Accountability for meeting the responsibilities set out in the contracts lies with the trainee, LEP, and HEIW. To make sure issues are identified quickly, HEIW reviews progress against the contract at agreed intervals through existing processes, such as the trainees' Annual Review of Competence Progression; trainee end of placement evaluation feedback processes; real-time monitoring systems and self-reporting for LEPs.

The national training survey results are used in three ways to aid the accountability. Firstly, results from the existing processes highlighted above are triangulated with the national training survey results to determine trends and whether there is alignment over particular concerns. Secondly, the survey results are used to inform HEIW of whether any sites need to be added to the risk register. Thirdly, the results are used as a means of measuring the effectiveness of interventions put in place to address issues.

By signing this contract, all parties are demonstrating their commitment and support to developing a culture across NHS Wales which supports learning, education and training.

Working together to improve training and patient safety

North Middlesex University Hospital NHS Trust

In March 2016, we carried out an inspection of the emergency medicine department of North Middlesex University Hospital with Health Education England (HEE). Previous national training surveys showed very poor results for doctors in the second year of the Foundation Programme, general practice and specialty doctors in training at this department.

We worked closely with the trust, HEE, NHS England, NHS Improvement and the Care Quality Commission to closely monitor these concerns and to put measures in place to help improve the standard of training and patient safety in the department.
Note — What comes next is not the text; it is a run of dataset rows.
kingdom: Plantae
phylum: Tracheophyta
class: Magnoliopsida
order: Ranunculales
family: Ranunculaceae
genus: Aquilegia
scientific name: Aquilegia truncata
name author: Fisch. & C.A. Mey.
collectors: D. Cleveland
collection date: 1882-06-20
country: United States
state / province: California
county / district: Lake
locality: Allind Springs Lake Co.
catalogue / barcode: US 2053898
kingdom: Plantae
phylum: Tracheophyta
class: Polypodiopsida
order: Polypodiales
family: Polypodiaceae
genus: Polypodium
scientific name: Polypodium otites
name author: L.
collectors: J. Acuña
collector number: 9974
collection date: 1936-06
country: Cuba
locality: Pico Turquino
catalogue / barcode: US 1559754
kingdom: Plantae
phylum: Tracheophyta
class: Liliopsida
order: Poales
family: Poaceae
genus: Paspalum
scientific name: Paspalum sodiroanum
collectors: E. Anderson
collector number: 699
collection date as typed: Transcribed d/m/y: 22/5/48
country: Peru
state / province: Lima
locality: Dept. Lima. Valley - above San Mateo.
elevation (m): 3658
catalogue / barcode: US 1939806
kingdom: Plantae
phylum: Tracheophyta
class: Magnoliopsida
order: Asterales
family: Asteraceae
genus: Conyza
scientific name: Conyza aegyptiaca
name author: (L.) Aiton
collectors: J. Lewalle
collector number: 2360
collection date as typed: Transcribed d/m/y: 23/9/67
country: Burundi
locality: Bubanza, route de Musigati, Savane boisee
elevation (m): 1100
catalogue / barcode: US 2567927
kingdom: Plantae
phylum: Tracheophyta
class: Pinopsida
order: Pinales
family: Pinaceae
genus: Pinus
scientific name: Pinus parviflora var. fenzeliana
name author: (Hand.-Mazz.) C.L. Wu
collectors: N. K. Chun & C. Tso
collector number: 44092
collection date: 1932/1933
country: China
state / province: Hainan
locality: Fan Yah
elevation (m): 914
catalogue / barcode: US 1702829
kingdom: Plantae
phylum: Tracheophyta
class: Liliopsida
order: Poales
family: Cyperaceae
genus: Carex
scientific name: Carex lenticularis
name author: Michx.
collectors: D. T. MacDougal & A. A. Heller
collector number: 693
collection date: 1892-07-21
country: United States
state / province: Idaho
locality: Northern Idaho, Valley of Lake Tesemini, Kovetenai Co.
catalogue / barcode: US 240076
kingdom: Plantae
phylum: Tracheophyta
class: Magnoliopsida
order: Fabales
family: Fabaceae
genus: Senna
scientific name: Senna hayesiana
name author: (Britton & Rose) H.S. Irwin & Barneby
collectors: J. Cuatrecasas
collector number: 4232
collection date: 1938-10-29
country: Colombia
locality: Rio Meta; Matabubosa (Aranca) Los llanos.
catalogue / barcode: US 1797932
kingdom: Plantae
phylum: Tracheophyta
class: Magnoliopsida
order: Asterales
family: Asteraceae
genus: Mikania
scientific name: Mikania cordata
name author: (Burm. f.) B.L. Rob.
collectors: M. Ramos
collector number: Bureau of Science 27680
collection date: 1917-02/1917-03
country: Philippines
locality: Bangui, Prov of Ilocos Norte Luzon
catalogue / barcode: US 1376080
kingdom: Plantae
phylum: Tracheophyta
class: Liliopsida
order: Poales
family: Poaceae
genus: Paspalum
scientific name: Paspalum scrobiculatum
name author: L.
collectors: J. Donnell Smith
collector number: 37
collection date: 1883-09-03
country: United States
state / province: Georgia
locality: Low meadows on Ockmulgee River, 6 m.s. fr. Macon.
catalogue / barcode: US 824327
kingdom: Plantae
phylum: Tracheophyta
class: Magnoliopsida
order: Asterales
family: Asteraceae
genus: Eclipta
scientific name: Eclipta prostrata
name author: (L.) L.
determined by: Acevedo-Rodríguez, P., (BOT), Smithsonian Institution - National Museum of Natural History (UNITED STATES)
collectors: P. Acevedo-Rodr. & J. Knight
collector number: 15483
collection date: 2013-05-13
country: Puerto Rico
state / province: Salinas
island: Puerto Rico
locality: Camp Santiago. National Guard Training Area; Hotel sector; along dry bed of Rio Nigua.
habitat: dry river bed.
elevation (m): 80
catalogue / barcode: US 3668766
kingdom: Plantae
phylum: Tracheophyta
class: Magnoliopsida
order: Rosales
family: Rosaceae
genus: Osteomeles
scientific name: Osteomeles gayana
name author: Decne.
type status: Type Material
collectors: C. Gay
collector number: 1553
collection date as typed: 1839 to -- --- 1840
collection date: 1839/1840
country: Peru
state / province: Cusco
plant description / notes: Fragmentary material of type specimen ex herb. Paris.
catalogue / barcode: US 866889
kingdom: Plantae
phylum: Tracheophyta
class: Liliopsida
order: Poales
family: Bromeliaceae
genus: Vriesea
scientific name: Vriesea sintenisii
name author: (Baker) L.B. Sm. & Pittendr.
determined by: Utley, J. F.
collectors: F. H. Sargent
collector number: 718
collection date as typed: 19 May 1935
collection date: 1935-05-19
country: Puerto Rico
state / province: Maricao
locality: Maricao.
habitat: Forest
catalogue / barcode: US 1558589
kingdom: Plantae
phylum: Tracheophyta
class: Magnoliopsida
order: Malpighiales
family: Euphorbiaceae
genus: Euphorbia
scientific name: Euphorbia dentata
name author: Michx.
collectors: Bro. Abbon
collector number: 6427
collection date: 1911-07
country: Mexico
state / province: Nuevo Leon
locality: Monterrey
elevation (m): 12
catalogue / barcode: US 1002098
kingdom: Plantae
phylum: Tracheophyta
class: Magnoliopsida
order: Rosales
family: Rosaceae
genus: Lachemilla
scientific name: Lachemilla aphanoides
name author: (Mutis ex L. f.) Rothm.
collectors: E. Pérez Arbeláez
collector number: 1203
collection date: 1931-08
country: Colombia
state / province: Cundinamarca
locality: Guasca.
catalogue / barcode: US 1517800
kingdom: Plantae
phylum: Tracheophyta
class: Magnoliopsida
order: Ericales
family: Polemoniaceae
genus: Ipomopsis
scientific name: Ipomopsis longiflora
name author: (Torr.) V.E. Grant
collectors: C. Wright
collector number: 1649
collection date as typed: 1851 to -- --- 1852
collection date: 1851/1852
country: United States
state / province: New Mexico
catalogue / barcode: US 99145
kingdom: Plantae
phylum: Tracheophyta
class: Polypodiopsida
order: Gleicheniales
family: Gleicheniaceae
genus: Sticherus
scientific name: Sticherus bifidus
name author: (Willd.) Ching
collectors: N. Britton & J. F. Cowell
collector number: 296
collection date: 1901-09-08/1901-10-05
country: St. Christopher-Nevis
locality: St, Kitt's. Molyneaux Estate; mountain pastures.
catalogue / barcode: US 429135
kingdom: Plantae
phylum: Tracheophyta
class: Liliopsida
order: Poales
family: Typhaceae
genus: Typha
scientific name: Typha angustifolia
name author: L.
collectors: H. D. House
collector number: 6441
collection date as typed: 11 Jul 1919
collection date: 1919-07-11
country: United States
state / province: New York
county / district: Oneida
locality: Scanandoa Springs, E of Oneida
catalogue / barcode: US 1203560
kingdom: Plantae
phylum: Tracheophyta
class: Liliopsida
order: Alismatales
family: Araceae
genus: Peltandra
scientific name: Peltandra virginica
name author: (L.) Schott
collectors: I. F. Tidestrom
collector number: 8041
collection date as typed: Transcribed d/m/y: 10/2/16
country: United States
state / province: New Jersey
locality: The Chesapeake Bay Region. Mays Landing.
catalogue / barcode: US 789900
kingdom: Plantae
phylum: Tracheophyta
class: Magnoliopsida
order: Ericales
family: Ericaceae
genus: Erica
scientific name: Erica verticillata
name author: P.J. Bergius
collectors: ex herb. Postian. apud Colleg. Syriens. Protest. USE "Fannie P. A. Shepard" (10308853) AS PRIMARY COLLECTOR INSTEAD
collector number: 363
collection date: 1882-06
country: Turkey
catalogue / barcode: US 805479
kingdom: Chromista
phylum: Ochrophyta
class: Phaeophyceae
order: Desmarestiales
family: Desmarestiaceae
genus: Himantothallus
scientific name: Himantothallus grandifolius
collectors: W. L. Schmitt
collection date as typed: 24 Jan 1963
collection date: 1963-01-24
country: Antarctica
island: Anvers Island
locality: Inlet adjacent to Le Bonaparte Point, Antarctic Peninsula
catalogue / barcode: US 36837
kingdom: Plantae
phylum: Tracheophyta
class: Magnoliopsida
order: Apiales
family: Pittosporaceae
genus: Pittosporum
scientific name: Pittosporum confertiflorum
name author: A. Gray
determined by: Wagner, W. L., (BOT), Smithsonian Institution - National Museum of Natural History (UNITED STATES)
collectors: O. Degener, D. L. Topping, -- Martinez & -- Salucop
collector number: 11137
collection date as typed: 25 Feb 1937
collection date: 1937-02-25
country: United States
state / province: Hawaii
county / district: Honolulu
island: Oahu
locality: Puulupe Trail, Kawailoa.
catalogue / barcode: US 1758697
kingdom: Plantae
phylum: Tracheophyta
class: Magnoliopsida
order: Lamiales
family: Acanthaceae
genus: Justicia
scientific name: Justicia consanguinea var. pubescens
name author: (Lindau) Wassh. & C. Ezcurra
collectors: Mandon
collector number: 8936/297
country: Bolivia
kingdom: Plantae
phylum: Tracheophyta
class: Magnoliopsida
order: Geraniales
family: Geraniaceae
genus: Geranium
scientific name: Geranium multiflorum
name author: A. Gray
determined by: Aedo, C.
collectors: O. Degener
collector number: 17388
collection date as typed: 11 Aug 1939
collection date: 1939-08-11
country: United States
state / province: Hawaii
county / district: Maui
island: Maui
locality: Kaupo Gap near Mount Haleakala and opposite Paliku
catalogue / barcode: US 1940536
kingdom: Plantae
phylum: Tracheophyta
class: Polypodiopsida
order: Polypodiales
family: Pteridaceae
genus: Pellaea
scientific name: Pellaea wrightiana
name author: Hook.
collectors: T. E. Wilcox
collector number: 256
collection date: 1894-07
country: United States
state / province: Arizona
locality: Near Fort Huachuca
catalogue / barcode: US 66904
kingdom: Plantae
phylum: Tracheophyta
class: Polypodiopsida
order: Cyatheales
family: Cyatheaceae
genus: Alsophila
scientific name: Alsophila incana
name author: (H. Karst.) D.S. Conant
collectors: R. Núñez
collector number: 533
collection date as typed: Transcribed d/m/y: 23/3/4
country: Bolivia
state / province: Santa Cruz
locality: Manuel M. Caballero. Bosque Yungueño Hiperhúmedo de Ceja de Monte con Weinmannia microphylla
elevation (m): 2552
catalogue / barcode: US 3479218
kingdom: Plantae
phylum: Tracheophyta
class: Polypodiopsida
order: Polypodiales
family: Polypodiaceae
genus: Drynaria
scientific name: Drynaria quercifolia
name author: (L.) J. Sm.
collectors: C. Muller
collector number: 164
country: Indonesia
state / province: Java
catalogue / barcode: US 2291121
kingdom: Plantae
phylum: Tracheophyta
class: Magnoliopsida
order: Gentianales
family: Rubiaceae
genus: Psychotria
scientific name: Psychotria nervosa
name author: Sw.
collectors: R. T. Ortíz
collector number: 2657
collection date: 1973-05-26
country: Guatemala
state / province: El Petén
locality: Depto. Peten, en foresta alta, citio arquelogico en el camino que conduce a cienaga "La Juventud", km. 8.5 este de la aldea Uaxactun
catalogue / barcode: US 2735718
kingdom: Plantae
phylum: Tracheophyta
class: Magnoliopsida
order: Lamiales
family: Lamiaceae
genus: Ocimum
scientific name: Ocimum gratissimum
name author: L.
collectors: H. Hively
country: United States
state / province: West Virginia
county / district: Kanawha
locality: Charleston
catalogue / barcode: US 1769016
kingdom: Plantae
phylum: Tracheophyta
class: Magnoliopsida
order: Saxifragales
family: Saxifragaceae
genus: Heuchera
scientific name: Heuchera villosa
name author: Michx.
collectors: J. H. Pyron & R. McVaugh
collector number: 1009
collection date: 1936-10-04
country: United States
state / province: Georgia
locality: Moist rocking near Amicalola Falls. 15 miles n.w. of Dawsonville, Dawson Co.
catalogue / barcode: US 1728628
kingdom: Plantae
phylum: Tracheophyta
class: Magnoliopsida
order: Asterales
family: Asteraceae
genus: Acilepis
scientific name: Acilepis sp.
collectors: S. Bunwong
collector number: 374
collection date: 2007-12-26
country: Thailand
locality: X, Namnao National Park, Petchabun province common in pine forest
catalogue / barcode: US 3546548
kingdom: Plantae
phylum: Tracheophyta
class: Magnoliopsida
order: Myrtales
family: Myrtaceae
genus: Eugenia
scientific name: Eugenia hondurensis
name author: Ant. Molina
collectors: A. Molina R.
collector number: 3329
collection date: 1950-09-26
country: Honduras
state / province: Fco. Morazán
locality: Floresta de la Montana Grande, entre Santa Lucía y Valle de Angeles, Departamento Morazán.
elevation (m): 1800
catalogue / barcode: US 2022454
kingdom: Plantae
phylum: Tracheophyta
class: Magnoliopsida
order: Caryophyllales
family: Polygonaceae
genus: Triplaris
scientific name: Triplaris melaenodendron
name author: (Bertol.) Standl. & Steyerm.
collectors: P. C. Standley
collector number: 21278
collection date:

Follow up visits in June and September 2016 revealed some improvements in the level of support and supervision that doctors in training were receiving and we saw echoes of this in the national training surveys results for the department in 2017.

However when some of the measures were withdrawn in 2017, North Middlesex began to deteriorate again. We set additional conditions, which were more prescriptive, with specific requirements around how supervision of doctors in training should be structured. We did this in order to make sure the trust was clear about our expectations, and to help them plan and implement a structure that met our standards.

A series of visits throughout late 2017 and early 2018 confirmed that the conditions had been enacted, resulting in a safer and more supportive environment. We continue to work closely with all the organisations involved to keep the situation under close review to make sure that trainees are being properly supported.